MATERIAL TO PROCESS section start

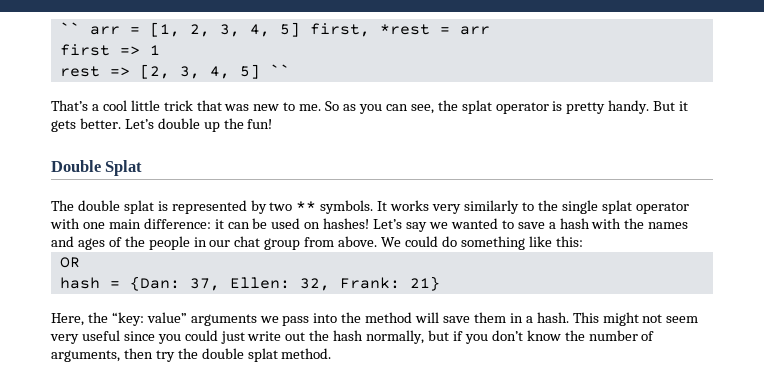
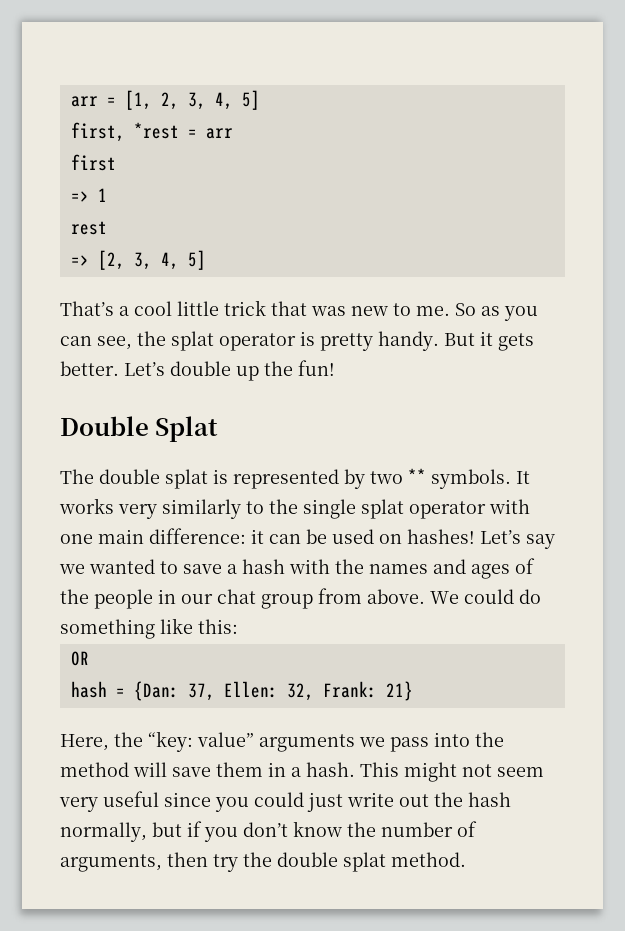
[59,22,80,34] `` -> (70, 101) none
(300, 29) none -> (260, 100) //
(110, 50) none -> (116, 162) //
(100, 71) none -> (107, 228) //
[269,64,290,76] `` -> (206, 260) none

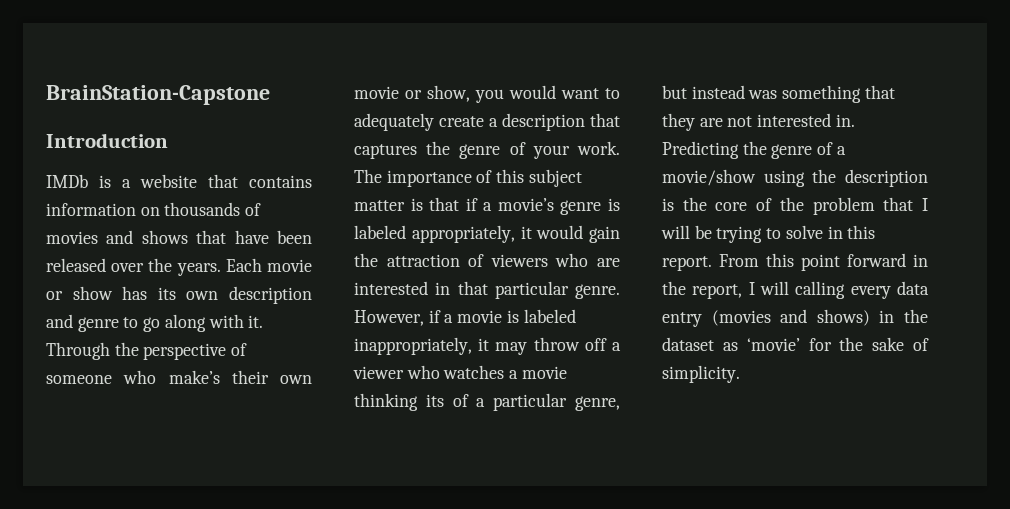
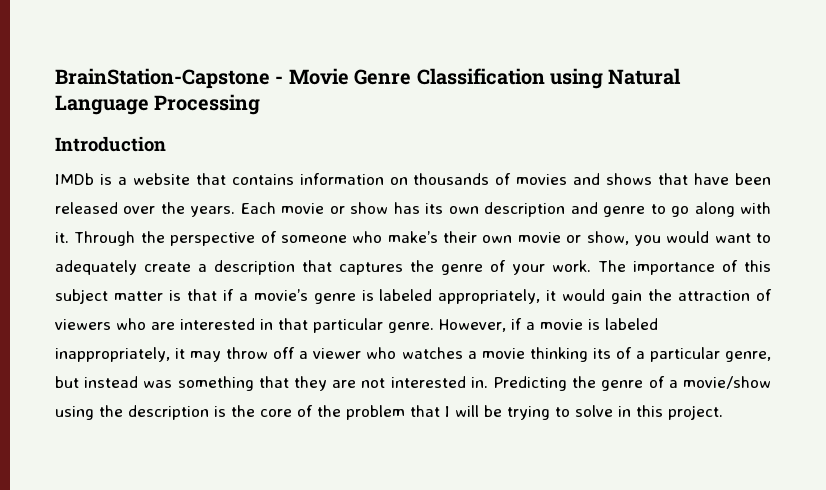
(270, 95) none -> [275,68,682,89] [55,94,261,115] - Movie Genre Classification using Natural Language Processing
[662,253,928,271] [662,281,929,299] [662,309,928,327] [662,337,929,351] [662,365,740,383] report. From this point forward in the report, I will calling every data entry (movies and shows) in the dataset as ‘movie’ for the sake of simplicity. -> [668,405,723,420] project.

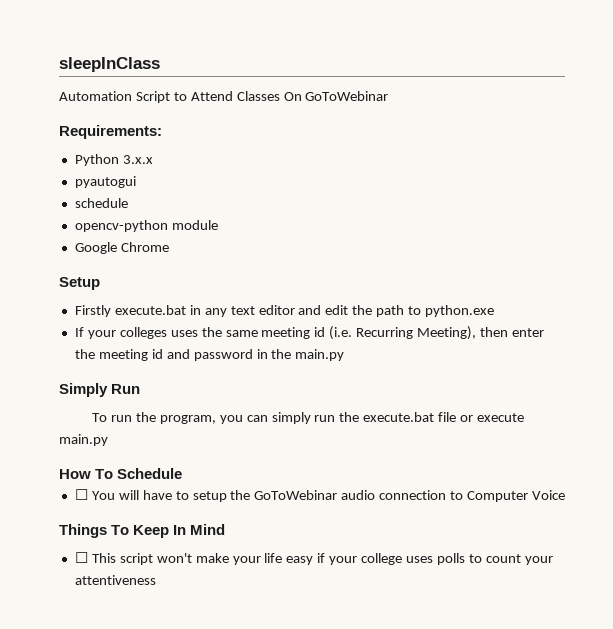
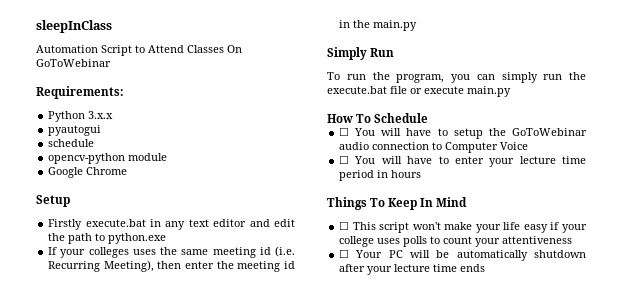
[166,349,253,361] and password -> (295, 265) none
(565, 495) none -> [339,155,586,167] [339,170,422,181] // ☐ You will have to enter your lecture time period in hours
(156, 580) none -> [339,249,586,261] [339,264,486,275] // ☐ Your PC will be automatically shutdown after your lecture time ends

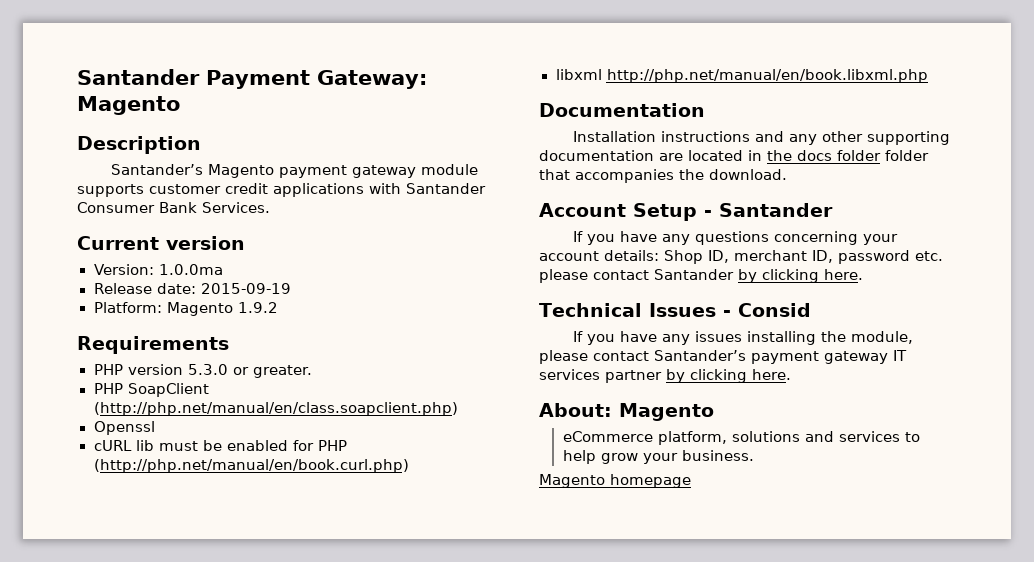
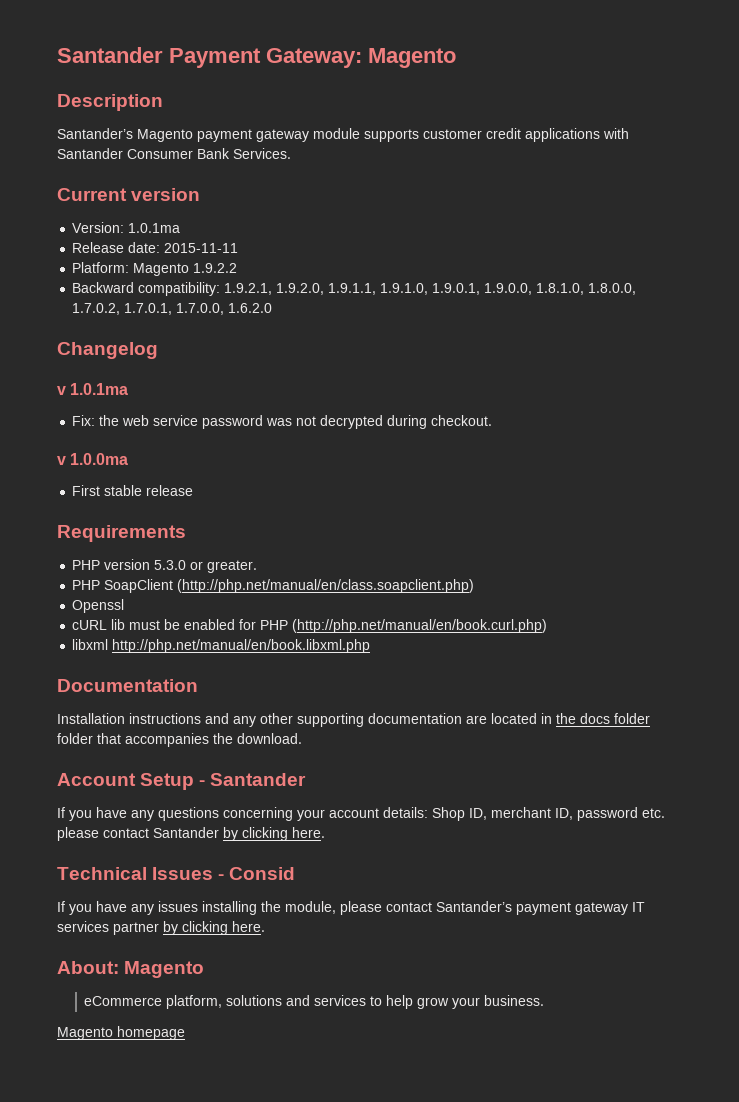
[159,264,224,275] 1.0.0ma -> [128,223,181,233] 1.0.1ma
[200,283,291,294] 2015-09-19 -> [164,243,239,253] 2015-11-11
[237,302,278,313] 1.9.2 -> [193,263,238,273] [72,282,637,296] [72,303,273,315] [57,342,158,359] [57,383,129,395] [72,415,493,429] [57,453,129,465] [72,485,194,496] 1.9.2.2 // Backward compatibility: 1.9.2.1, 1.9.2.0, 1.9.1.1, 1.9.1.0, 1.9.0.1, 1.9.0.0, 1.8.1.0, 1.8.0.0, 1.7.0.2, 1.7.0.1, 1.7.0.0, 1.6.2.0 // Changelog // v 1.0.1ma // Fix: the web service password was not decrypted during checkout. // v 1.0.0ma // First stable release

MATERIAL TO PROCESS section end

> _TASK DESCRIPTION_: Pull out each line of the listing that holds the string "your".

> _ANSWER TO THIS TASK_:
(565, 495) none -> [339,155,586,167] [339,170,422,181] // ☐ You will have to enter your lecture time period in hours
(156, 580) none -> [339,249,586,261] [339,264,486,275] // ☐ Your PC will be automatically shutdown after your lecture time ends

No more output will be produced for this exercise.